• "I've been a cross dresser for years. My wife doesn't know - how can I tell her about this?"


    I am a cross-dresser and have been doing it privately for years. My wife has never suspected and as much as I'd like to tell her, I've never been game to.

    Recently, she found some underwear that I'd bought for myself on the internet in the washing. She's questioned me about it and I think now thinks I'm having an affair.

    I don't know what is worse - her thinking I'm having an affair or finding out that I'm a cross-dresser. What should I do?


    Cross-dressing - men wanting to wear women's clothes (often underwear) for sexual pleasure - has been around forever but just starting to be talked about because a few 'men's men' confessed to doing it.

    75% of cross-dressers are heterosexual and it's only really considered a problem if you can't get aroused without it - or you've told your partner and they can't handle it.

    To be honest, I don't know any women who wouldn't be a little perturbed by their husband admitting to nicking her silk knickers and tights. But thinking your husband is having an affair is worse in my books. So I think you should tell her what's going on but be aware, she may react badly to begin with.

    You have nothing to be ashamed of but it will come as a shock because no-one talks about it and she will probably instantly jump to the conclusion that you are gay. That's the first reassurance to give her.

    If you have any good books about it or literature (there's lots on the net if you google 'cross-dressing', just wade through all the clothing sites and you'll see there are some good psychological articles on it), bring them and give them to her to read so she has instant, non-judgemental information at hand.

    Start by telling her the reason why you want her to know and explain why you've previously kept it secret. Expect her to be shocked and be prepared to talk about when it all started and what satisfaction you get from it. Be prepared for anger, lots of questions and give her time to try to understand.

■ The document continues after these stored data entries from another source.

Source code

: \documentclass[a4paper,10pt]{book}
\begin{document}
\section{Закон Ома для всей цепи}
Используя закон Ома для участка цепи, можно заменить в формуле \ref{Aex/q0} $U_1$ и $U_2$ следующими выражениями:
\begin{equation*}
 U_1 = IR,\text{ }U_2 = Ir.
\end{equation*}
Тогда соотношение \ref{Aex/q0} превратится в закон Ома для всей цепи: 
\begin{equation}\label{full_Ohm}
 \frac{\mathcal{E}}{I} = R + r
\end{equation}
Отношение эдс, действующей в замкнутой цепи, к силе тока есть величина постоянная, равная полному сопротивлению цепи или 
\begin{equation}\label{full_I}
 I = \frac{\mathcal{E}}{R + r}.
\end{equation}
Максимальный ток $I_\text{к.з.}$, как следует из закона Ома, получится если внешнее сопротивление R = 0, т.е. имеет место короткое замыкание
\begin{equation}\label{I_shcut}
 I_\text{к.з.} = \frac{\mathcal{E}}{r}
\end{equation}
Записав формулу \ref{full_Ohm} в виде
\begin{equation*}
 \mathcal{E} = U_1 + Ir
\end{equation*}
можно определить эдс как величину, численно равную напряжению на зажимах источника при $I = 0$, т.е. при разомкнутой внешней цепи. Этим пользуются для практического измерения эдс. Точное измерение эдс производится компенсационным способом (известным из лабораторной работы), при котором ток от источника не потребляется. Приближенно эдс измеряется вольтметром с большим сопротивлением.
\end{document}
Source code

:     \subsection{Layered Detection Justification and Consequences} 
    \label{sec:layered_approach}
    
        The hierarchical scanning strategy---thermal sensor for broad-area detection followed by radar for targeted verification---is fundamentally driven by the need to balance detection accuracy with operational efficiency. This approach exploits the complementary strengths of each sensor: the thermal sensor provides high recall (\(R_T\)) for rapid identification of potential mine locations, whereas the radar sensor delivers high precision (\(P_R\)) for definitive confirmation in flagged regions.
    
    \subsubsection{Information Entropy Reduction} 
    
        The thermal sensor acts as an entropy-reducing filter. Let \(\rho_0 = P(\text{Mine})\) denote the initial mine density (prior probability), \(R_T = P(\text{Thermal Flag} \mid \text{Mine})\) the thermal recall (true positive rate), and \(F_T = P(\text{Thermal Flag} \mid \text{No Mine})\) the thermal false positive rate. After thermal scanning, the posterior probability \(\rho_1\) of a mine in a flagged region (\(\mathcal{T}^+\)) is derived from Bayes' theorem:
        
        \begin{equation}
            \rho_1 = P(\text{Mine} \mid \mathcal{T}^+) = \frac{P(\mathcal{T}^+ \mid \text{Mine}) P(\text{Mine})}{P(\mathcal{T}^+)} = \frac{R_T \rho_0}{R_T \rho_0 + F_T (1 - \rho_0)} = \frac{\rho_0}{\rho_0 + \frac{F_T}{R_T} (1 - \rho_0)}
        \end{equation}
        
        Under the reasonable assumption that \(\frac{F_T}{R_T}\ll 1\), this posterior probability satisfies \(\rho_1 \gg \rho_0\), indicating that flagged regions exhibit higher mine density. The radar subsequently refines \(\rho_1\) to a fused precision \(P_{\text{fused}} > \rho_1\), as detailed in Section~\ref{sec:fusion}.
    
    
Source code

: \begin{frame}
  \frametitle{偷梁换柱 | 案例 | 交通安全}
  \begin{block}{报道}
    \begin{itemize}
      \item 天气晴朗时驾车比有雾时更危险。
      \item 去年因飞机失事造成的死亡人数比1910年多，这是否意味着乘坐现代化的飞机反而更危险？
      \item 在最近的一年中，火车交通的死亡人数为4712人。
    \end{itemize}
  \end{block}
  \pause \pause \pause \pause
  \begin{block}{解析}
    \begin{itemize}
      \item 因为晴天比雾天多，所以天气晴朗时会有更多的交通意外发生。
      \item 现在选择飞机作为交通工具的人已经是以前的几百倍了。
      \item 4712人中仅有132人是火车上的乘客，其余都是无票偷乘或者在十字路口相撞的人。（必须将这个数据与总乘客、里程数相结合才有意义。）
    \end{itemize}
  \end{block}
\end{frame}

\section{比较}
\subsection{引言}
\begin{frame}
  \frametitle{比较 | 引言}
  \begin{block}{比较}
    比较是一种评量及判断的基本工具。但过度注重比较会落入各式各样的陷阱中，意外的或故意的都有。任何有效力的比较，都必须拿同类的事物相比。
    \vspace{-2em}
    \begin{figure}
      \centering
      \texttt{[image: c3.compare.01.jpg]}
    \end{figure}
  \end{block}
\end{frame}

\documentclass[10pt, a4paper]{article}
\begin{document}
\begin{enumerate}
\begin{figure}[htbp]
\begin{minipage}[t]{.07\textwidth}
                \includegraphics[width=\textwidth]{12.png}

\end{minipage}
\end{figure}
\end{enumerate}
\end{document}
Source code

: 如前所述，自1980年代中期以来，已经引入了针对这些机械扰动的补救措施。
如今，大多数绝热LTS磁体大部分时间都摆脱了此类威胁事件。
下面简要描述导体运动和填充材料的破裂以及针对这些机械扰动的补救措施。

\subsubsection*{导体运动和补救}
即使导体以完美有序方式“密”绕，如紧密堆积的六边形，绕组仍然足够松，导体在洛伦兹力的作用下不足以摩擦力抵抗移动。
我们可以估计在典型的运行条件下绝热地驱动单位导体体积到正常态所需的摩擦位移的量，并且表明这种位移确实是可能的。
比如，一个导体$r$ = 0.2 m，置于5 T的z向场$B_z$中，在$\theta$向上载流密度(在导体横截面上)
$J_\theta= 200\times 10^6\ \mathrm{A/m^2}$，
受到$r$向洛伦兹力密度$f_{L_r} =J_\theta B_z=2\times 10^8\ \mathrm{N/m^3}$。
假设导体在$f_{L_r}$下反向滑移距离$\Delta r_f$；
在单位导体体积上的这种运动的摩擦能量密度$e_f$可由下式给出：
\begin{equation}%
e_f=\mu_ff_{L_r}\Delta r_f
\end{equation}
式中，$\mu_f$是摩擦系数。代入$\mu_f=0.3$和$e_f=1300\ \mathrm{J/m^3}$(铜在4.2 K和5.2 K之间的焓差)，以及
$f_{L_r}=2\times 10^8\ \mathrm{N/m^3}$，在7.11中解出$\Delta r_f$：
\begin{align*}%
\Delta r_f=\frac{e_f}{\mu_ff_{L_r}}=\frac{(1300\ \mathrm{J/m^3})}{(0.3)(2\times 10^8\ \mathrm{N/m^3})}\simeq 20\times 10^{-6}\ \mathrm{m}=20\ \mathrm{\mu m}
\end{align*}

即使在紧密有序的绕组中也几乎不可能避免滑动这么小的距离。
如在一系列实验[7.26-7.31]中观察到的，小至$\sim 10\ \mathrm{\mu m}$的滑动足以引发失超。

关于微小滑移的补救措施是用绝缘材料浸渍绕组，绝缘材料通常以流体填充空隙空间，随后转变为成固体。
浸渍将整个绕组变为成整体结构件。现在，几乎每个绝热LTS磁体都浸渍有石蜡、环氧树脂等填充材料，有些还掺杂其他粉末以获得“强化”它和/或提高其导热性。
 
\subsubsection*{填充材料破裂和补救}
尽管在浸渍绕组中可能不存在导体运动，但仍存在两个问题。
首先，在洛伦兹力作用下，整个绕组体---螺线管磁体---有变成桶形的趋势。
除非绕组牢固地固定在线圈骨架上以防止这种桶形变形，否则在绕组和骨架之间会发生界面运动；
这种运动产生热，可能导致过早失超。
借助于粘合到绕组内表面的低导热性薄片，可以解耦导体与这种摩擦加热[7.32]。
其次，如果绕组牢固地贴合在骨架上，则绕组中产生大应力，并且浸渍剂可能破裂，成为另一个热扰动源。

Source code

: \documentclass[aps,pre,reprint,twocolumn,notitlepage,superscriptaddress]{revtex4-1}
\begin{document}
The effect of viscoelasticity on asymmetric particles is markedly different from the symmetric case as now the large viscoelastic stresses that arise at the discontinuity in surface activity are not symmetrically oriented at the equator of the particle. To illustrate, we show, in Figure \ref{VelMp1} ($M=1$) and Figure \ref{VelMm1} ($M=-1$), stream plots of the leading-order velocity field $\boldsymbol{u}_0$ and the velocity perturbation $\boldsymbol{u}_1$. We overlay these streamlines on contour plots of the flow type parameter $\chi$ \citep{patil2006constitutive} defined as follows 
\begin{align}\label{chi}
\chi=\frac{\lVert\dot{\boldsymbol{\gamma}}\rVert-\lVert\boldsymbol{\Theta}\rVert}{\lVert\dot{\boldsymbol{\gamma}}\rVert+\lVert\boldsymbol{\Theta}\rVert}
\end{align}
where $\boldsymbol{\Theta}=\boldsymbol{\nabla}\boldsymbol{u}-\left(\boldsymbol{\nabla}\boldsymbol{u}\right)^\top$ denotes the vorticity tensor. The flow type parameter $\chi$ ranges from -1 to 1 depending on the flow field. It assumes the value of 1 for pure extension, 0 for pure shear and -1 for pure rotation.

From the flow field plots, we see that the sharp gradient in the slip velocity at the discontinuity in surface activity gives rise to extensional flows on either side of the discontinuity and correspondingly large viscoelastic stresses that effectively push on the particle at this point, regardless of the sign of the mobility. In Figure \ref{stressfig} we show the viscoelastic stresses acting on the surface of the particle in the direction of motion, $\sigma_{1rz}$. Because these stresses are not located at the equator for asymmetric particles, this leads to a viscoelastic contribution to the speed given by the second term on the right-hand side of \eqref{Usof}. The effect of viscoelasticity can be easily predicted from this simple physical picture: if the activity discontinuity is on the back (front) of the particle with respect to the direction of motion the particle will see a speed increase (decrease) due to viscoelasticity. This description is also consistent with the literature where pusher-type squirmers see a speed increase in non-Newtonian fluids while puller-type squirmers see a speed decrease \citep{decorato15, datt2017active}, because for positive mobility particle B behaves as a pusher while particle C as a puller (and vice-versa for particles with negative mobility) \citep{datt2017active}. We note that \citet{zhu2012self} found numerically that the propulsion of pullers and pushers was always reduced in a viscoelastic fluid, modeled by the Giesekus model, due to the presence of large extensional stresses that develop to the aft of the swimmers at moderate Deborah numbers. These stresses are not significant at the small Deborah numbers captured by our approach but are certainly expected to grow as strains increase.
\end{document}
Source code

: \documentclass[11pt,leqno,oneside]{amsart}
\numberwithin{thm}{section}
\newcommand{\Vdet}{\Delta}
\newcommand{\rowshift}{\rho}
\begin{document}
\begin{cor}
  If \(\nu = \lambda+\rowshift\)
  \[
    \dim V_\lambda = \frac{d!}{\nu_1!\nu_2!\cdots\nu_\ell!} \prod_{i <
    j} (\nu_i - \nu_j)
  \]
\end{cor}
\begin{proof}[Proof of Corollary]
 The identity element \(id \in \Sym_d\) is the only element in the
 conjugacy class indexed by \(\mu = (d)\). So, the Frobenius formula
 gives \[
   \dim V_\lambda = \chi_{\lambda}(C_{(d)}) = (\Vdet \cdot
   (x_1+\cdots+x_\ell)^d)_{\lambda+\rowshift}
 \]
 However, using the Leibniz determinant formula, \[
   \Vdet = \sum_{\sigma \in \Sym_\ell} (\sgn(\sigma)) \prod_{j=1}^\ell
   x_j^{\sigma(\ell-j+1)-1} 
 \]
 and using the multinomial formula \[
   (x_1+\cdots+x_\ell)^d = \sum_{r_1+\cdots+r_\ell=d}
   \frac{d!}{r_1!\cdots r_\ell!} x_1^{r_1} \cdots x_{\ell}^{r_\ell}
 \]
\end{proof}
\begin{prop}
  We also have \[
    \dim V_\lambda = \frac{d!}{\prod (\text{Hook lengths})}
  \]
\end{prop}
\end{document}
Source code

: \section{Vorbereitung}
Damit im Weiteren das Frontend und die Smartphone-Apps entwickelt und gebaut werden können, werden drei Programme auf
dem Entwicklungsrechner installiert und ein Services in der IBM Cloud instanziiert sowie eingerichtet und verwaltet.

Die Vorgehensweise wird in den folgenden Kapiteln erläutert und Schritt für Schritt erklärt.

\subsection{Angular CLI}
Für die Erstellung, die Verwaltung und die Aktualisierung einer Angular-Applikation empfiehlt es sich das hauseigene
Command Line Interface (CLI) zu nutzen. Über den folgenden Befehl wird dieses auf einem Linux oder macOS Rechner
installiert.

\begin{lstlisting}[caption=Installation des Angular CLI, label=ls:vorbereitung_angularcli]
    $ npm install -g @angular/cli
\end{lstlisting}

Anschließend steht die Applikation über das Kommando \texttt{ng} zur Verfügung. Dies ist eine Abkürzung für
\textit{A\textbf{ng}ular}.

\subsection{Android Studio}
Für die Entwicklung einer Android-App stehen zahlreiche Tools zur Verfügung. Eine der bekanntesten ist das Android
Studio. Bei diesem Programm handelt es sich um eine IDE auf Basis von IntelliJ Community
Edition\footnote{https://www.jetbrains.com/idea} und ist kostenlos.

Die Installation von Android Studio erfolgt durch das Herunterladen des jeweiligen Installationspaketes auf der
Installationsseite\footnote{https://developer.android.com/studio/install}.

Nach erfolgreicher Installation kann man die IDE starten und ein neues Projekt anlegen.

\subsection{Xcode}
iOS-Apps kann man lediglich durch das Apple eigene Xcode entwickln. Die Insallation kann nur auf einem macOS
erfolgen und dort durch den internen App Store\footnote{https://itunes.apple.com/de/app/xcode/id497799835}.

    Fix your love life fast

    Comments (2)

    • jenna: June 01, 2009 21:23
      i dont think your wife will be angry as such just more surprised than anything. just let her know that nothing has changed its just part of who you are and something that makes you happy and that you enjoy. if she loves you as she has done all these years she will understand that. just assure her that you love her the same as you always have and you are still the same person you've always been and im sure she'll be just relieved your not cheating! plus if your lucky this could be something she'd be happy to introduce into the bedroom for the future!!
      Good luck x x x x (-=
    • manchester_cd: September 20, 2009 09:07
      Having been in a similar situation, I would tell you that it is likely to change your relationship forever.

      Many women seem to associate cross-dressing with being gay, but like any other sample of society there are those who are and those who aren't. Think about what you have to say and then think it over some more.

      My situation was that once I told my wife, she started to see me as "less of a man" - which of course I wasn't, I just had enjoyed dressing in sexy clothing and underwear for years, even before I met her or had any relationships at all. Despite me explaining it fully, she made up her own mind and eventually there were the inevitable affairs and marital break-up.

      Eventually I found a new girlfriend and introduced her to the idea of stockings and other materials being fetishy and sexy and took it from there. She still thought I was gay though!!

      She is still coming to terms with it, but trust me when I say that the true way to sell it is that once a woman accepts it in the relationship, you'll think more than twice about leaving her, as the support and understanding aspects of crossdressing are very important.